Now THAT’S why he’s been knighted.

When I purchased these tickets, it was assumed these Los Angeles shows, the final of which occurs tonight and will feature a worldwide broadcast of his encores live on IHeart Radio, would be it.  Turns out, it’s merely the last of his shows in North America.  There will be makeup shows from previously cancelled European and Australian venues this spring; the final shows now appear to be set for the UK.  It’s not likely I’ll be able to afford any of those, despite my burning desire to do so.

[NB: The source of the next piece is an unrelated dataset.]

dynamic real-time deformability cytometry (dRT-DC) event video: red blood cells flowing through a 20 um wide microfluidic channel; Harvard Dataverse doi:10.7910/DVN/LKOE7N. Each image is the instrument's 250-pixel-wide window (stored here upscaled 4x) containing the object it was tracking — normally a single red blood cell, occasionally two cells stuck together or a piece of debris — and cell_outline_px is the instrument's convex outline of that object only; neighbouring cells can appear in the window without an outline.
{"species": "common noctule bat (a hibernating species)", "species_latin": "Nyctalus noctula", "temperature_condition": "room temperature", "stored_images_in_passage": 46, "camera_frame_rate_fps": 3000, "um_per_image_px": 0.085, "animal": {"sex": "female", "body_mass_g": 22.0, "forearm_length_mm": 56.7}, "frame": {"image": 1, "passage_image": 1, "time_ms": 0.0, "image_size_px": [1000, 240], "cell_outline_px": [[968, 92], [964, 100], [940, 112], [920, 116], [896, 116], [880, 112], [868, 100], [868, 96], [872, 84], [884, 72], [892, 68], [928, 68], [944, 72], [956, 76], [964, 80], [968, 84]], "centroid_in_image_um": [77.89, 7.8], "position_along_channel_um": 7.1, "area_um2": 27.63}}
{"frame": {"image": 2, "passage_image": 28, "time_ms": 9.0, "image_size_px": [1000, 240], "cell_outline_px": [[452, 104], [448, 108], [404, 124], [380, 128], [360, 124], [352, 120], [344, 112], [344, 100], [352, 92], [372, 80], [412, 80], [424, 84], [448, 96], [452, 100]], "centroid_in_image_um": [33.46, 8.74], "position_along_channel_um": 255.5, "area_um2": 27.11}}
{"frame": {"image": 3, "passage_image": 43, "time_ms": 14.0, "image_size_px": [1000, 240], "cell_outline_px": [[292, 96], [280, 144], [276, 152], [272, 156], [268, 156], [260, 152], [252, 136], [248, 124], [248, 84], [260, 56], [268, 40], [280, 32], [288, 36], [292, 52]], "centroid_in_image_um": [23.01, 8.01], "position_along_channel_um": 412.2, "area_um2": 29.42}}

But as some newfound friends reminded me while I waited through what seemed to be an eternity to catch my ride home (and, yes, folks, I did indeed pay for a full ride back, because I was THAT emotionally spent and physically exhausted–sue me), he’s done farewell tours before, and if last night was any indication of how diminished his skills and passions are, we may be able to hold out hope for a few more at some point.  With the exception of allowing the crowd to take over the falsetto chorus of CROCODILE ROCK, and some lower ranges for the obvious encore finale choice of the eponymous song that references finally deciding his future lies beyond the Yellow Brick Road, there’s no question he has the capacity to fill a few more stadiums, hearts and souls before he’s done.

Daniel, if you’re still out there, star in the face of the sky, hear me and hear me good.  If there’s any chance of it, please find a way for me  to be at such an encore–or perhaps even one of the overseas ones already on the docket.  And please, please, please find a way to get my special friend there as well.  She needs to know why I’m crying tears of joy this morning.

Farewell, Sir Reg.  For now, at least.